Después, la carrera. A fuerzas, mi madre, convenciéndome de que entrara a la escuela en la que solo estudié dos años porque, ¿para qué?, mis aspiraciones eran otras, ni modo.
Lo único bueno de los dos años que estuve ahí, fue que conocí a Dana. Bueno, “Dana” es su nombre artístico y no pienso decirte el verdadero, no lo necesitas, ¿verdad?
Dana me dijo: “¿No te gustaría ganar mil pesos diarios y, además, divertirte mucho?
“¿Cómo le hago?”, le pregunté verdaderamente interesada.
“Mira”, me dijo con voz muy baja, “yo sé de una casa donde pueden darte ese dinero, y hasta más, si eres lista. Solo tienes que ser amable con unos tipos a los que se les exige mucha discreción. Tú no tratarás nada con ellos. La señora, que es la dueña de la casa, te tomará una fotografía y la mostrará a los interesados; si les gustas, te mandan traer para que convivas con la persona que pague tus servicios. Todo es muy privado y discreto. Después de las dos horas que deberás estar con quien contrate tus atenciones, te darán tu dinero y no habrá preguntas. ¿Cómo ves, le entras?”
“Déjame pensarlo… ¡Sí!”, le dije inmediatamente nomás de imaginar que dejaba atrás toda una vida de carencias y limitaciones.

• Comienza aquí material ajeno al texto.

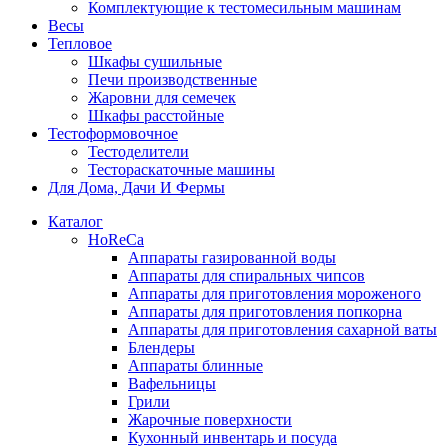
Комплектующие к тестомесильным машинам
Весы
Тепловое
Шкафы сушильные
Печи производственные
Жаровни для семечек
Шкафы расстойные
Тестоформовочное
Тестоделители
Тестораскаточные машины
Для Дома, Дачи И Фермы
Каталог
HoReCa
Аппараты газированной воды
Аппараты для спиральных чипсов
Аппараты для приготовления мороженого
Аппараты для приготовления попкорна
Аппараты для приготовления сахарной ваты
Блендеры
Аппараты блинные
Вафельницы
Грили
Жарочные поверхности
Кухонный инвентарь и посуда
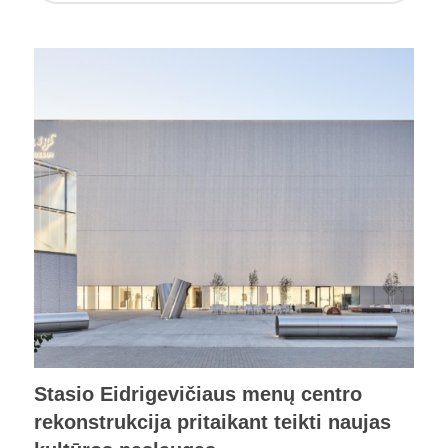
Stasio Eidrigevičiaus menų centro
rekonstrukcija pritaikant teikti naujas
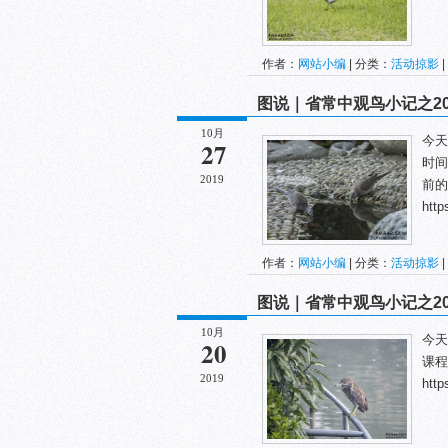
作者：
网站小编
| 分类：
活动掠影
|
图说｜省常中观鸟小记之2019
10月
今天
27
时间
2019
前的
http
作者：
网站小编
| 分类：
活动掠影
|
图说｜省常中观鸟小记之2019
10月
今天
20
课程
2019
http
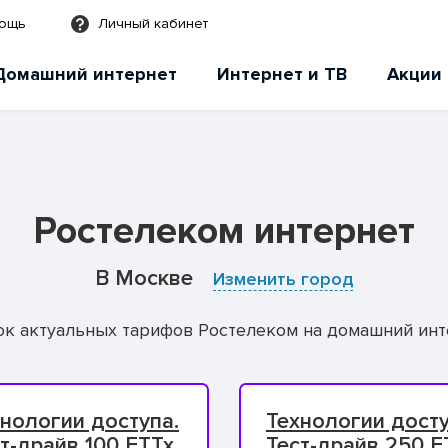
мощь
Личный кабинет
Домашний интернет
Интернет и ТВ
Акции
Ростелеком интернет
В Москве
Изменить город
ок актуальных тарифов Ростелеком на домашний инт
нологии доступа.
Технологии досту
т-драйв 100 FTTx
Тест-драйв 250 F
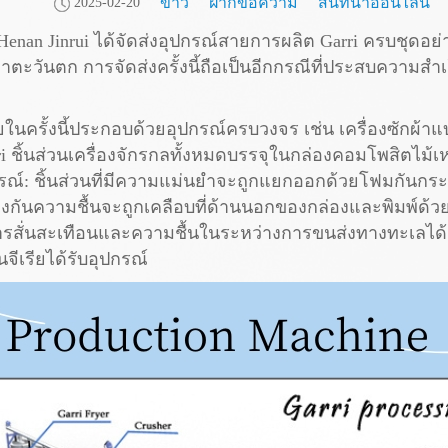
ข่าว
ฝากข้อความ
สนทนาออนไลน์
2025-02-20
ิษัท Henan Jinrui ได้จัดส่งอุปกรณ์สายการผลิต Garri ครบชุ
กาตะวันตก การจัดส่งครั้งนี้ถือเป็นอีกกรณีที่ประสบความสำ
ียในครั้งนี้ประกอบด้วยอุปกรณ์ครบวงจร เช่น เครื่องซักผ้าแ
rri ชิ้นส่วนเครื่องจักรกลทั้งหมดบรรจุในกล่องคอมโพสิตไม้
์: ชิ้นส่วนที่มีความแม่นยำจะถูกแยกออกด้วยโฟมกันก
กันความชื้นจะถูกเคลือบที่ด้านนอกของกล่องและพิมพ์ด้วยโล
รสั่นสะเทือนและความชื้นในระหว่างการขนส่งทางทะเลได้อ
จีเรียได้รับอุปกรณ์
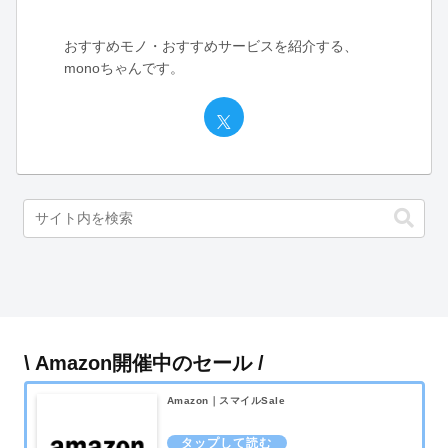
おすすめモノ・おすすめサービスを紹介する、
monoちゃんです。
\ Amazon開催中のセール /
Amazon｜スマイルSale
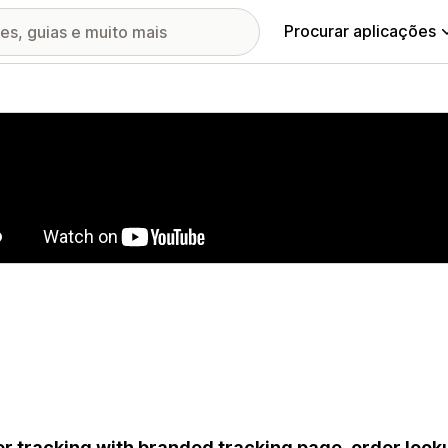
Procurar aplicações
ia de imagens em destaque
r tracking with branded tracking page, order looku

Afortunadamente, ese semestre lo tenía que estudiar por las tardes; entonces, dejé de asistir a la escuela y me iba a la casa en la que también Dana prestaba sus servicios, pero solo ocasionalmente, porque ella sí seguía en la escuela.

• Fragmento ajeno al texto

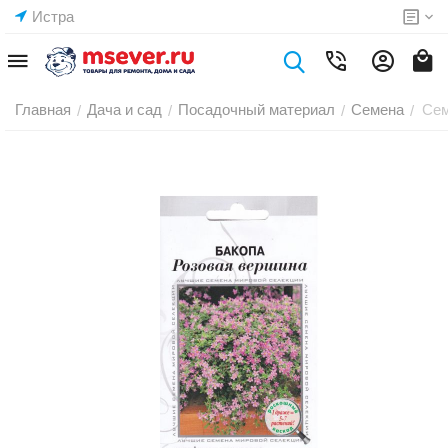
Истра
Главная
Дача и сад
Посадочный материал
Семена
Сем
/
/
/
/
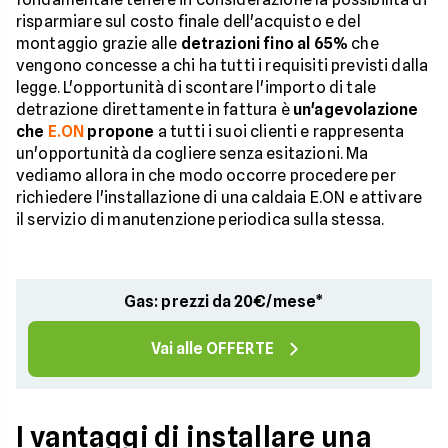
risparmiare sul costo finale dell'acquisto e del
montaggio grazie alle
detrazioni fino al 65%
che
vengono concesse a chi ha tutti i requisiti previsti dalla
legge. L'opportunità di scontare l'importo di tale
detrazione direttamente in fattura è
un'agevolazione
che
E.ON
propone
a tutti i suoi clienti e rappresenta
un'opportunità da cogliere senza esitazioni. Ma
vediamo allora in che modo occorre procedere per
richiedere l'installazione di una caldaia E.ON e attivare
il servizio di manutenzione periodica sulla stessa.
Gas: prezzi da 20€/mese*
Vai alle OFFERTE
I vantaggi di installare una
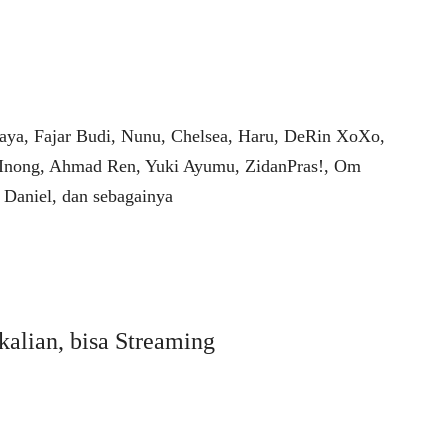
aya, Fajar Budi, Nunu, Chelsea, Haru, DeRin XoXo,
 Inong, Ahmad Ren, Yuki Ayumu, ZidanPras!, Om
Daniel, dan sebagainya
kalian, bisa Streaming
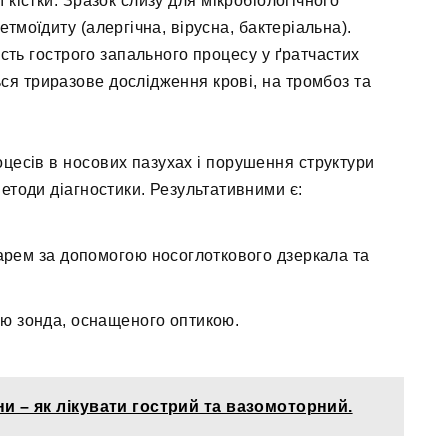
кістки. Зразок слизу для мікробіологічного
тмоїдиту (алергічна, вірусна, бактеріальна).
ість гострого запального процесу у ґратчастих
ься триразове дослідження крові, на тромбоз та
цесів в носових пазухах і порушення структури
етоди діагностики. Результативними є:
арем за допомогою носоглоткового дзеркала та
ою зонда, оснащеного оптикою.
ни – як лікувати гострий та вазомоторний.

La casa era muy grande y tenía, al menos, ocho habitaciones. Además, en el centro de un jardín había una piscina, que nadie usaba. Todas las muchachas, vestidas con un transparente camisón blanco, estábamos en una habitación donde esperábamos a que llegara alguien que se interesara en alguna de nosotras. Al estar todas juntas parecíamos unas palomas enjauladas.
Lo que sea, no es por presumir, pero yo era una de las tres más solicitadas, y cada día salía con mil quinientos o dos mil pesos. Me había puesto por nombre Frida, para hacer un lado el corriente María Eugenia que me había puesto mi madre. El trabajo era sencillo: teníamos que convivir, platicar, tomar una copa con los clientes y, si ellos pagaban el servicio completo, debíamos complacerlos en todo.
Una tarde, en la que estaba a punto de retirarme, la señora me pidió que hiciera una excepción de mi horario (ella sabía que yo tenía que regresar a la casa de mi madre como si en ese momento saliera de clases). Me rogó que atendiera a un caballero. Acepté porque me dijo que me daría el doble. No sé si hice bien o mal, pero acepté.
Al entrar a la habitación me encontré con un hombre grande, como de cuarenta años, que me cayó muy bien; después de la plática, le quité su ropa e hicimos de todo lo que él quiso. Yo estaba emocionada. Sinceramente, me dije que si no me pagaba, no importaba, era el tipo de hombre que yo estaba esperando. Su madurez, su experiencia, su sabiduría en el arte amatorio me hizo desear que esas horas no terminaran nunca. Sus expertas manos eran el molde por el que mi cuerpo tomaba nueva forma, y si en ese momento hubiera llegado la muerte, no me habría dolido tanto como dejar de besarlo y de acariciarlo.
Pero la muerte sí llegó. Después de apagar la hoguera y mientras disfrutábamos un whisky, hicimos la plática.
Me dijo que se llamaba Rubén, que acababa de llegar de los Estados Unidos y que tenía dos hijos aquí. “Uno se llama Rubén, como yo; y mi hija se llama María Eugenia”, completó tomando un gran trago a su bebida; luego, besándome con pasión, vació en mi garganta una porción del whisky que tenía en la boca.